Trump tariffs would lift US factory jobs, cut overall income, San Francisco Fed says
Assuming a 25% increase in U.S. tariffs on imports from Canada and Mexico, 30% levies on Chinese goods, and 10% on the rest of the world, economists at the regional Fed bank estimated a 0.2% drop in U.S. employment over the next four years, as a reduction in U.S. services and agricultural jobs overwhelms a projected jump in manufacturing employment.
And while income adjusted for inflation would likely increase in 31 of the 50 states, they found, the rest - including large states like California and Texas - would see declines, resulting in an overall 0.4% drop in U.S. real income.
"The states that lose the most from tariffs tend to have close trading links with the countries most affected by the tariffs," the researchers wrote, noting that real income could drop by more than 2% in some states and rise as much as in 1.7% in others.

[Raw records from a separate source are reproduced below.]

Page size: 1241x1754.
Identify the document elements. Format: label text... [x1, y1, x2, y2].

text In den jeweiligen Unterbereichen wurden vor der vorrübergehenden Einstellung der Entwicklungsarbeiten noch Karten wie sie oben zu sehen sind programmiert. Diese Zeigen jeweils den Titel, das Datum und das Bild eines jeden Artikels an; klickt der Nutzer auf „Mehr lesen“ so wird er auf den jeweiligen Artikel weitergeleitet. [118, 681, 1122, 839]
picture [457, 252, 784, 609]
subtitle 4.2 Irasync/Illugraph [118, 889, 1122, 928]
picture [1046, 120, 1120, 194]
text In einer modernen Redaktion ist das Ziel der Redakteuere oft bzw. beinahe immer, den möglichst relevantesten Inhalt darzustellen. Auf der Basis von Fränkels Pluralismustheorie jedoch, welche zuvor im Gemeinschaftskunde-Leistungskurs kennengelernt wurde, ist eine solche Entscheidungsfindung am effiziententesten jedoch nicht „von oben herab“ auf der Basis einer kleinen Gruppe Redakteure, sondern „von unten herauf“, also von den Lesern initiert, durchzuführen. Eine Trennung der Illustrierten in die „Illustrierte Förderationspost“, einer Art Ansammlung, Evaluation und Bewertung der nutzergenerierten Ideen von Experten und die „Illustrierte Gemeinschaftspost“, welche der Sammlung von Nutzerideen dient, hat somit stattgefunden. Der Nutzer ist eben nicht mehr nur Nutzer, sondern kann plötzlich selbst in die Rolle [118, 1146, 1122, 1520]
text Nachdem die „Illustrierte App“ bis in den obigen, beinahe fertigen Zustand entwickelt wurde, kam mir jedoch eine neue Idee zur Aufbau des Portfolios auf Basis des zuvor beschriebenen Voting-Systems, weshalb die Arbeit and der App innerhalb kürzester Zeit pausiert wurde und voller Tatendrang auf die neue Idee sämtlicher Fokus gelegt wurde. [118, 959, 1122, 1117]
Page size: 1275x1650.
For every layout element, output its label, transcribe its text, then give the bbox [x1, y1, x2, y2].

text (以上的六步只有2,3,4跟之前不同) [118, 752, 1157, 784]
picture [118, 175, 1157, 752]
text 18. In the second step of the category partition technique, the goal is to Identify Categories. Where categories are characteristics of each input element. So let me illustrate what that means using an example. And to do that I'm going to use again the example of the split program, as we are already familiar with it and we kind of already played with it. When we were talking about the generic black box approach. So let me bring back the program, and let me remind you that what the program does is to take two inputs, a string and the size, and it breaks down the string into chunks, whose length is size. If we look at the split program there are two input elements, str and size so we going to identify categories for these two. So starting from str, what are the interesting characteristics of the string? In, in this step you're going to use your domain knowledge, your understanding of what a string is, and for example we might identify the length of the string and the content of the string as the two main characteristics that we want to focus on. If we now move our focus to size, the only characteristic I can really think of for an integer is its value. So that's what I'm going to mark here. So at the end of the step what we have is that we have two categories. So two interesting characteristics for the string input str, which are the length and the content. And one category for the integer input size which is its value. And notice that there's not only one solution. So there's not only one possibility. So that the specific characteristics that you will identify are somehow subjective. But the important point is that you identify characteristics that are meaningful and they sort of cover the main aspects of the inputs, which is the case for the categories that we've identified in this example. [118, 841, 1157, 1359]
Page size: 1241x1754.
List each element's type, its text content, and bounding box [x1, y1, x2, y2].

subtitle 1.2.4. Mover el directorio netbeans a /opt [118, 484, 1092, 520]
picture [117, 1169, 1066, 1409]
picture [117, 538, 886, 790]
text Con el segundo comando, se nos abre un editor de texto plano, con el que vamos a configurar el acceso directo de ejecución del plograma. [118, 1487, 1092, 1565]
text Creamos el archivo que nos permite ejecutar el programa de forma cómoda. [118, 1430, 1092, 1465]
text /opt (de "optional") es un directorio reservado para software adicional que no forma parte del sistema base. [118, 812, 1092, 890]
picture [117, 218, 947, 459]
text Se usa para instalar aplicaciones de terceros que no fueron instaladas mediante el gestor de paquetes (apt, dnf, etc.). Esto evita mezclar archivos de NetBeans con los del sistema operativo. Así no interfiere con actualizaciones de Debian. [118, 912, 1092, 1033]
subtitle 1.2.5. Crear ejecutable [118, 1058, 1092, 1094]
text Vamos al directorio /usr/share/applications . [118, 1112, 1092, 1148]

The research, published in the San Francisco Fed's latest Economic Letter, is part of an ongoing effort at the U.S. central bank to try to figure out the real impact of President Donald Trump's tariffs on inflation and the labor market as policymakers consider when they may need to resume interest rate cuts to support a softening economy.
It is not meant as a precise forecast, the researchers noted. That's partly because the level of tariffs could be higher or lower than the late-May levels used in the analysis.
The tariffs the Trump administration has indicated will be in place by August 1 would be more onerous than those used as the basis for the San Francisco Fed analysis.